■ **Work order**:
Write out the part of the milling machine thread that begins at the words "Been looking at this mill. Wondering" and ends after "is appreciated, thanks.".

■ **Excerpted passage**:
☆ ☆ ☆

# Been looking at this mill...



## Chris Roy (Feb 28, 2016)

Been looking at this mill. Wondering people's opinions on it as a first mill with limited space and cost. Just looking for something i can slowly upgrade if I want but not be half my shop and weigh more than my truck  Seems like this is similar to craftex  CX601 from busy bee but 1000$ cheaper....Any info is appreciated, thanks.

https://www.kmstools.com/king-canada-milling-drilling-machine-with-digital-readout-11623


----------



## PeterT (Feb 28, 2016)

I've seen some folks do decent model engineering work on the look-alikes to that model (possibly including Busy Bee). A lot equivalent discussion came up when someone was looking at King lathe. Its really hard to tell these days because some machines are just different paint & stickers. Others 'look' the same 5 feet away & spec sheet wise, but are substantially different where it counts. If its Taiwan made, that would make me feel better inside. If its Chinese made, still not necessarily bad, but do some specific Googling of that name/PN with user experience. Of course you will always run into the odd horror story, it happens across all brands. But that's where you need to convince yourself the company will replace/warranty. It would be nice if they could give you a couple recent customer contacts to check with, but I suspect with all the information security that's not an option anymore.

A little bit more info here. maybe you can download the manual too, often they are PDF
http://www.kingcanada.com/Products.htm?CD=36&ID=21355

Its not a super heavy duty machine, so maybe first question is what kind of work are you intending? For the most part, if its accurate & repeatable, that's way higher on my list. I suspect it has dovetail on the z-axis column which is a lot less headache preserving center than round column mill/drills. Take a look at dials, sometimes they are fromage. Goofy things like metric leadscrew pitch so some bizarre scale like 1 turn = 0.150" vs an even 0.100". Generally the X&Y accuracy is pretty good, at least my King RF-45 is, But the Z is out to lunch & that was a pre-known. Personally I would budget for a Chinese DRO one day & be done with it. You will enjoy machining so much more & who cares what the dials say or backlash etc. R8 is a very common (N_Am) spindle so lots of tooling availability. I don't know much about the motor drive & electrics. Something to check into.

Hey does KMS run those machines for you if you want to hear it?


----------



## PeterT (Feb 28, 2016)

I just did a quick Google. This link talks about some of the other 'equivalent' brands so you can maybe widen your scope & get a broader perspective. Its kind of looking like a one-factory / many-retailer model. Not that that's a bad thing at all. But just check into any re-occurring themes & then zero in on the King specifically.
http://bbs.homeshopmachinist.net/threads/45382-Anyone-know-this-small-mill

Another tip (personal regret actually). The sheet metal bases they sometimes package with these are a bit of hit & miss depending on the model & the day they were made. At best they are 'ok' but at worst can actually create secondary issues if machine is not mounted properly; resonance, vibration etc. Id rather pay a buddy welder & get a frame built made of say 2" square tube. It will be much more solid & you can incorporate other desirable features - wheels, shelves, proper leveling feet etc.


----------



## John Conroy (Feb 28, 2016)

That King machine is closer in size to the Busy Bee CX 600. It is much lighter than the CX 601


----------



## PeterT (Feb 28, 2016)

☆ ☆ ☆

■ **Collected material**:
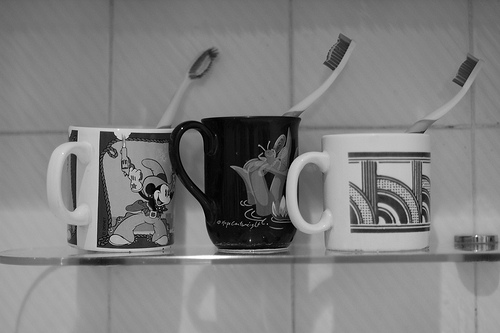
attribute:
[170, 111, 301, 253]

☆ ☆ ☆

■ **Final answer**:
Been looking at this mill. Wondering people's opinions on it as a first mill with limited space and cost. Just looking for something i can slowly upgrade if I want but not be half my shop and weigh more than my truck  Seems like this is similar to craftex  CX601 from busy bee but 1000$ cheaper....Any info is appreciated, thanks.